[TESTO PROPOSTO]
• • • • • • •

Omelia della IV domenica di Quaresima (10 marzo 2024 - Anno B)
Il ricordo di te è la
nostra gioia!
È bello questo versetto che la liturgia di oggi ci fa
cantare. Ed è bello associare la gioia del cammino verso la Pasqua ad una
memoria.
C’è una memoria grata per quanto il Signore ha compiuto.
L’invito a ricordare la storia della salvezza è per ripercorrere quanto il
Signore ha fatto per il suo popolo, quanto ha compiuto per la salvezza
dell’uomo.
E le letture di oggi sono ricche di termini che indicano la
delicatezza e la bontà di Dio, che non si stanca.
Il libro delle Cronache ci descrive l’opera di Dio che mandò
“premurosamente e incessantemente
messaggeri” ad indicare una strada di felicità. Ma questo popolo si
incaponisce sulle sue convinzioni, sicuro di possedere in sé la verità, i
criteri di discernimento, nella certezza di essere sulla via giusta.

• • • • • • •

[DATI]
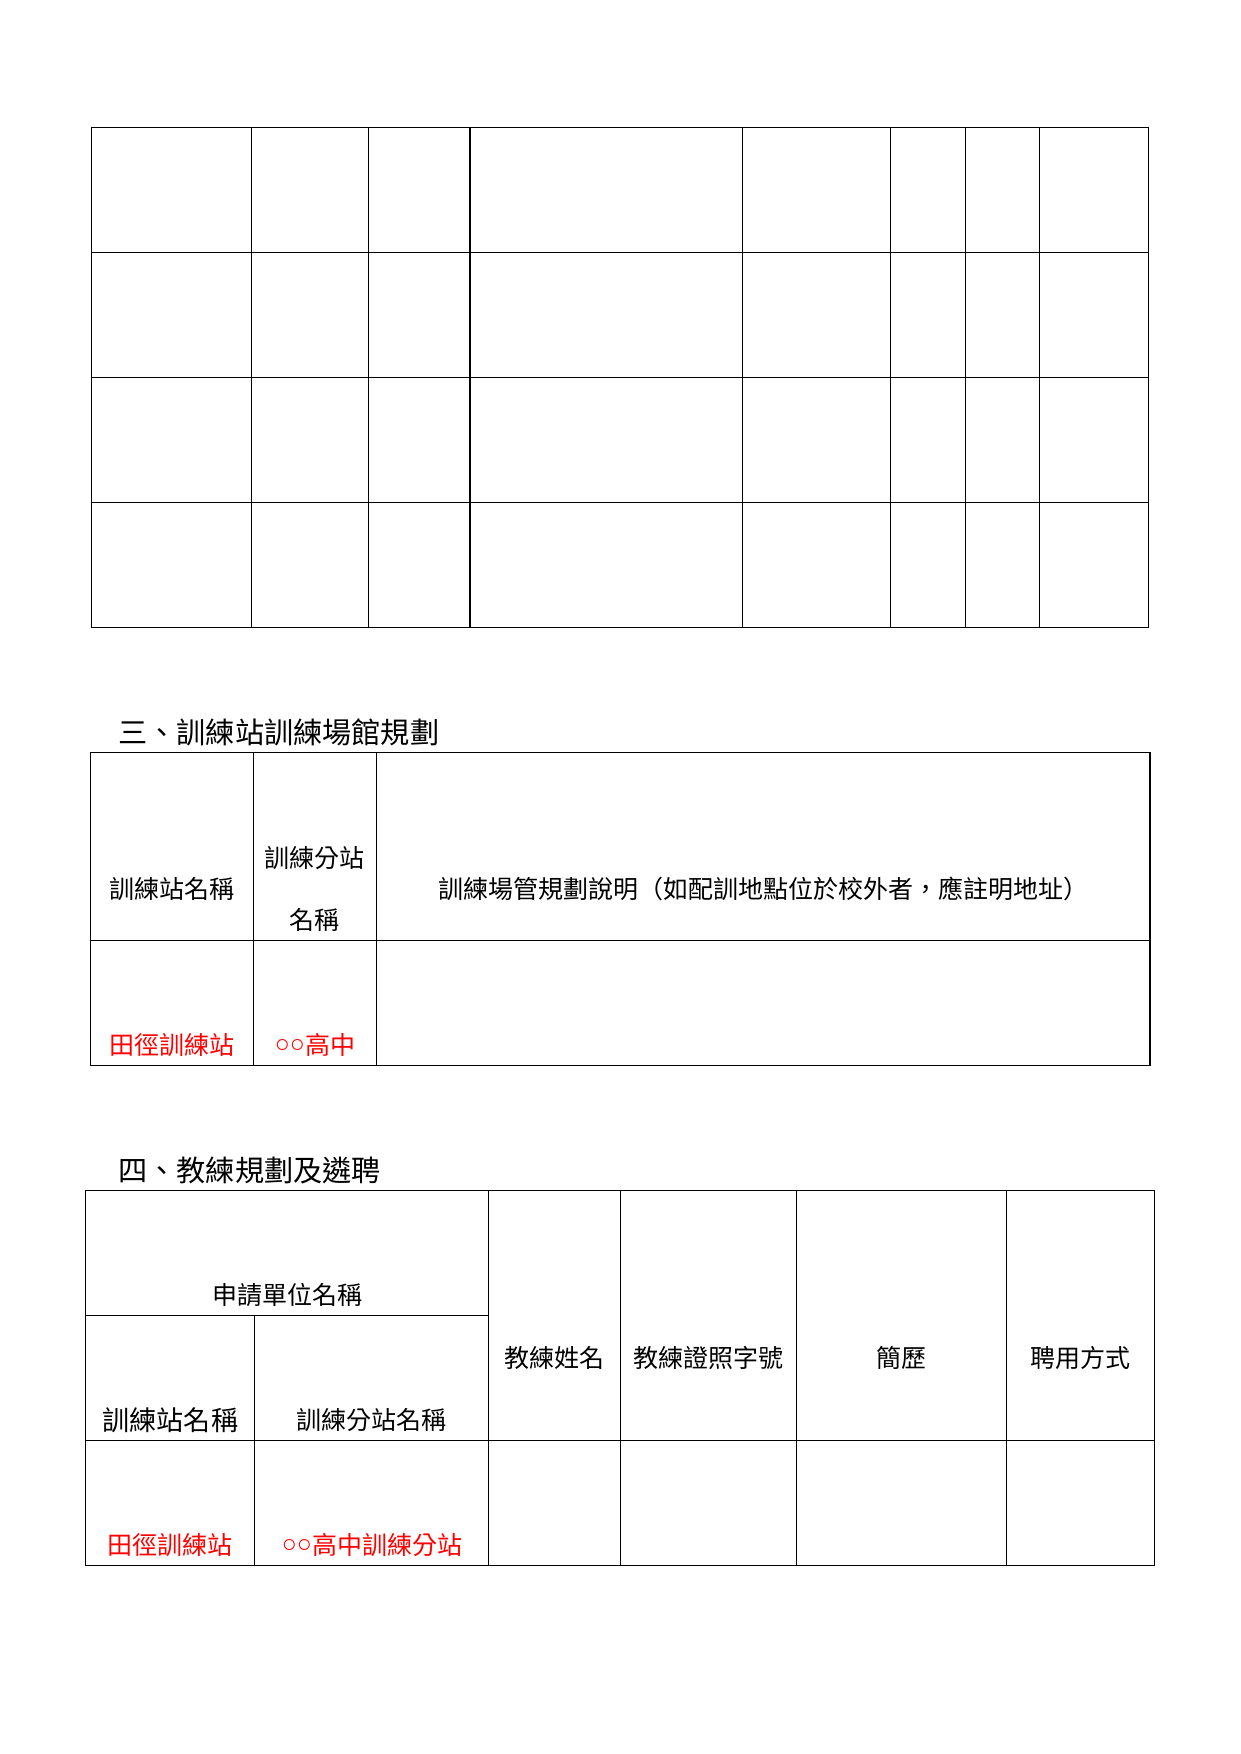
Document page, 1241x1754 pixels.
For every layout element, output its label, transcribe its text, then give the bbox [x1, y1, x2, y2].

• • • • • • •

[COSA SI CHIEDE]
1) Traduci in inglese questa frase dell'omelia: "C’è una memoria grata per quanto il Signore ha compiuto."
2) Nell'omelia, sostituisci "gioia" con "letizia" e riporta tutto il passo che va da "Omelia della IV" giù fino a "Signore ha compiuto.".
I dati provengono da una fonte diversa.

[RISPOSTE COMPLETE]
1) There is a grateful memory of what the Lord has accomplished.

2)
Omelia della IV domenica di Quaresima (10 marzo 2024 - Anno B)
Il ricordo di te è la
nostra letizia!
È bello questo versetto che la liturgia di oggi ci fa
cantare. Ed è bello associare la letizia del cammino verso la Pasqua ad una
memoria.
C’è una memoria grata per quanto il Signore ha compiuto.